Eric Lippert has a great post about comment rot. Eric found a way to very eloquently state something I have been trying to say for a very long time.

My problem with the majority of comments are:

  • They state the blatantly obvious. For example: i = i + 1; // increment i by 1. Thanks for that.</li>
  • The comments very rarely get updated with the code. As Eric states, “Wrong comments are usually much worse than no comments at all.”

Good code does not need comments. Good code should comment itself via variable and method names that clearly state their purpose. Comments should never talk about the whats (since the code should be doing that), but rather the whys.

The one part that I still havent quite decided on is the C# documentation comments. Going back to my VB days, we were asked to put a comment block like this above every method that defined the method purpose, the method author, and a change log. It was interesting that virtually every method in our libraries had exactly the same purpose and the same author, with no change log (effectively rendering the comments useless). ;)

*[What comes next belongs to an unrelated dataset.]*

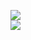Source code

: [![](https://img.shields.io/badge/Made%20With-Github%20Spray-lightgrey.svg?style=for-the-badge&logo=github)](https://github.com/Annihil/github-spray#341)  
[![](https://i.imgur.com/2DrTn0Z.gif)](https://github.com/Annihil/github-spray)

I definately agree that any public API needs to have documentation. Now, I would be really quick to adopt the C# documentation comments if it wouldnt pollute my code file. Typically, when you write a good piece of documentation for a class, you’re going to include some small sample of how to use it. This can quickly grow to over a page, even at the 1920x1200 resolution I’m running at. I dont want to have to scroll through all of this junk just to look at whats in the code file.

Wouldnt it be great if there were some way to link these comments to an external file? C#/VS.NET teams, are you listening?